[During this election cycle I’ve tried to avoid politics. It’s causing enough misery without my addition. (Though I occasionally “fall off the wagon”.) Perhaps this is one of those times. However, I post this in the interest of sparing folks of both sides he ensuing feeling of being both stupid and used.]
You might be thinking about watching tonight’s debates. I’d like to offer this helpful suggestion:
Don’t!
Spend time with your kids, work in your garden, read a book, even if you spend the night doing tequila shooters and playing solitaire virtually anything you do will be better than watching the debates. Do not allow yourself to be treated the way they will treat you as an audience member. You are grown men and women and deserve better.
Back in the long gone foreign nation of 1992 I watched my last presidential debate. I’m not a fool, I didn’t expect the Lincoln-Douglas debates. I was well aware that I was consuming a product steeped in bullshit. Even so, I hoped to glean some tiny understanding of the two nitwits who vied to run the government.
I can’t remember exactly when it happened or the exact phrasing but somewhere towards the end of the debate things went from bad to worse. Whatever airhead they had for moderator asked a question about “family”. It went something like this:
“Could you, Mr. Clinton, comment on the role of government in family?”

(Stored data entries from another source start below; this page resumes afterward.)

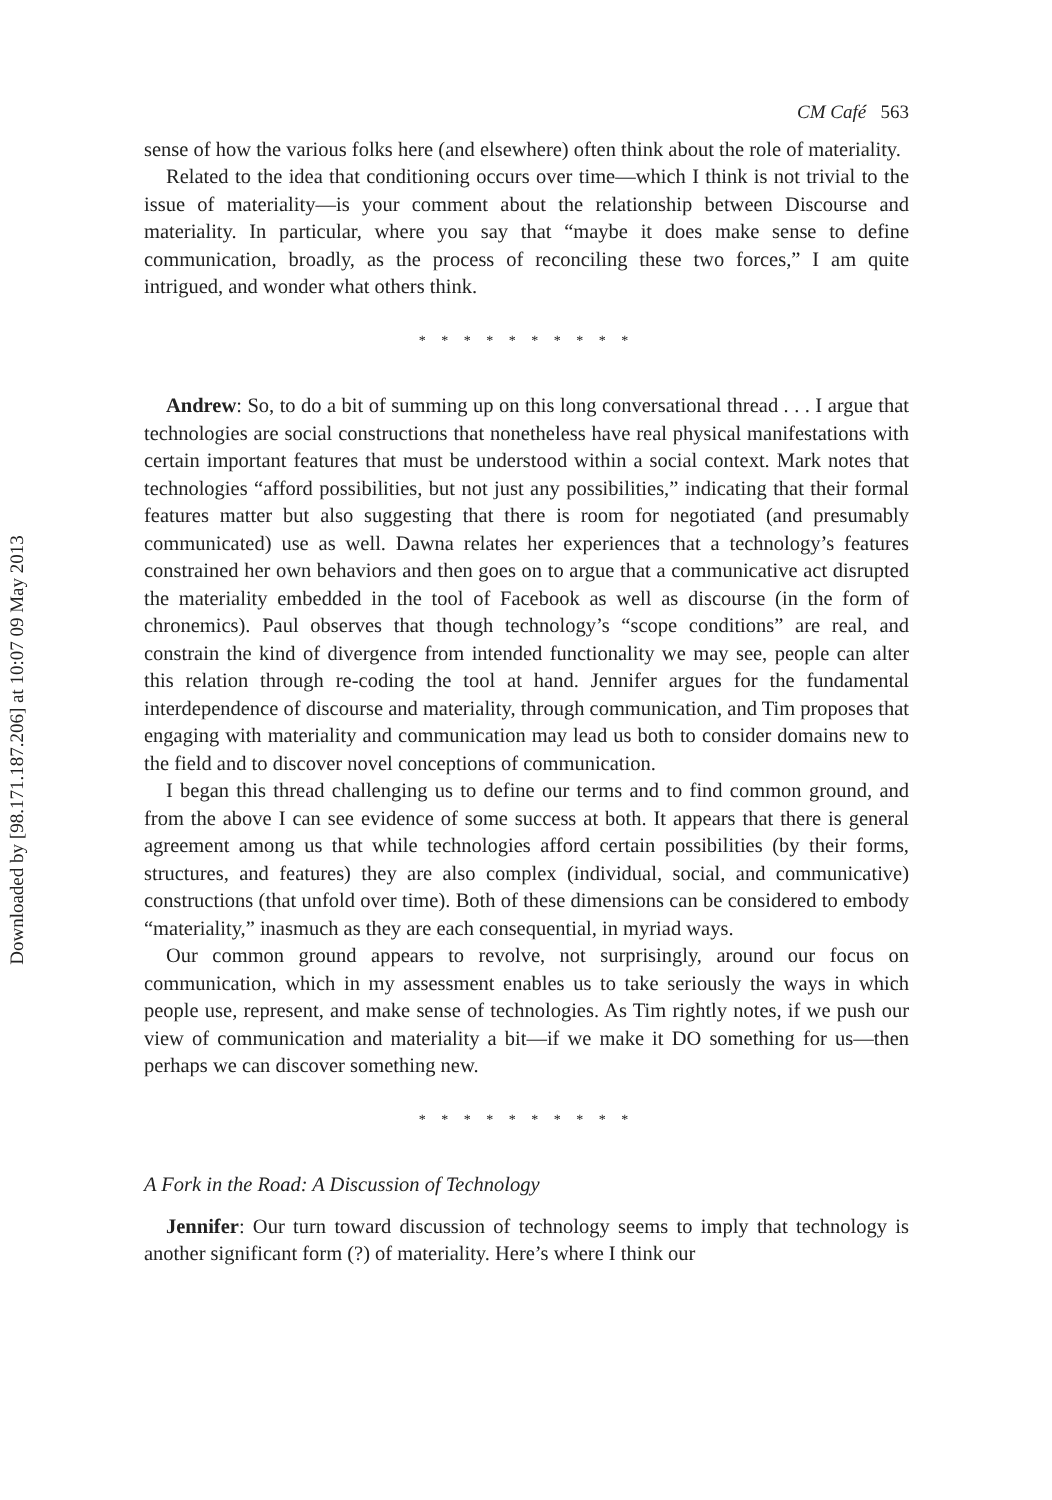Downloaded by [98.171.187.206] at 10:07 09 May 2013
CM Café 563
sense of how the various folks here (and elsewhere) often think about the role of materiality.
Related to the idea that conditioning occurs over time—which I think is not trivial to the issue of materiality—is your comment about the relationship between Discourse and materiality. In particular, where you say that “maybe it does make sense to define communication, broadly, as the process of reconciling these two forces,” I am quite intrigued, and wonder what others think.
* * * * * * * * * *
Andrew: So, to do a bit of summing up on this long conversational thread . . . I argue that technologies are social constructions that nonetheless have real physical manifestations with certain important features that must be understood within a social context. Mark notes that technologies “afford possibilities, but not just any possibilities,” indicating that their formal features matter but also suggesting that there is room for negotiated (and presumably communicated) use as well. Dawna relates her experiences that a technology’s features constrained her own behaviors and then goes on to argue that a communicative act disrupted the materiality embedded in the tool of Facebook as well as discourse (in the form of chronemics). Paul observes that though technology’s “scope conditions” are real, and constrain the kind of divergence from intended functionality we may see, people can alter this relation through re-coding the tool at hand. Jennifer argues for the fundamental interdependence of discourse and materiality, through communication, and Tim proposes that engaging with materiality and communication may lead us both to consider domains new to the field and to discover novel conceptions of communication.
I began this thread challenging us to define our terms and to find common ground, and from the above I can see evidence of some success at both. It appears that there is general agreement among us that while technologies afford certain possibilities (by their forms, structures, and features) they are also complex (individual, social, and communicative) constructions (that unfold over time). Both of these dimensions can be considered to embody “materiality,” inasmuch as they are each consequential, in myriad ways.
Our common ground appears to revolve, not surprisingly, around our focus on communication, which in my assessment enables us to take seriously the ways in which people use, represent, and make sense of technologies. As Tim rightly notes, if we push our view of communication and materiality a bit—if we make it DO something for us—then perhaps we can discover something new.
* * * * * * * * * *
A Fork in the Road: A Discussion of Technology
Jennifer: Our turn toward discussion of technology seems to imply that technology is another significant form (?) of materiality. Here’s where I think our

Bill nailed it! He turned his gaze slightly upwards, as if viewing an imaginary and gorgeous place. Somewhere far off and wonderful. The media did their part too, the camera angle changed. Suddenly we were looking from a lower vantage point upwards to our heroic father figure. He was looking at what must’ve been a studio ceiling but he made it look like he was gazing upon the face of God. He glanced left and then he glanced right. He did it just the way they teach you; so the spotlights catch your eyes and they twinkle. And it worked! His eyes twinkled like he was Santa Claus. Then he said something. After his warm up whatever he said didn’t matter but he nailed that too. It was something about how great family was. It talked about love, and joy, and the mutual bonds we all hold dear.
It was a fucking Hallmark moment. And I was repulsed.
Bush followed suit, doing his best to pantomime the same syrupy message. He didn’t pull off the twinkle but his words were roughly the same.
Thy had both done something abhorrent.
How dare they profane my family by presuming they’re a member!
The president, regardless of who is elected, is not part of my family! You don’t vote for family. The president doesn’t know me. The president is not invited to my house for Thanksgiving. The president is not allowed to borrow my car. The president will not feed my dog when I’m on a trip. The president wasn’t there for my childhood birthdays. The president wasn’t there when I graduated from school or got my first job. He didn’t laugh at my first hangover. He won’t bury my dog when it’s dead. The president does not change diapers, give hugs, congratulate you on your successes, sympathize for your losses, or in any way participate in your family. I will not sit by the side of the president’s bed weeping at the loss that breaks my heart as the president passes away. Nor will the president come to me and comfort me in my time of need.
It was contrived, it was sappy, it was dishonest, it was sleazy, and it was my fault. I hated myself for turning on the TV and I hated them for treating me like that. Even now, 24 years later, my anger over that moment burns.
That was the last presidential debate I ever watched. I will not be talked down to like that. I am a grown man and I know what family is and the president has no role.
Remember that. Whatever the Felon and the Hairball do on that screen tonight it isn’t about you. They don’t know you. They are not going to solve your problems. You cannot vote to be loved.
There is only one answer that would’ve worked in 1992 for that bullshit softball question. And there’s only one answer that is appropriate for the same bullshit softball questions as it is, in just a few hours, rehashed in 2016:
“The president is many things, but the president is not your family.”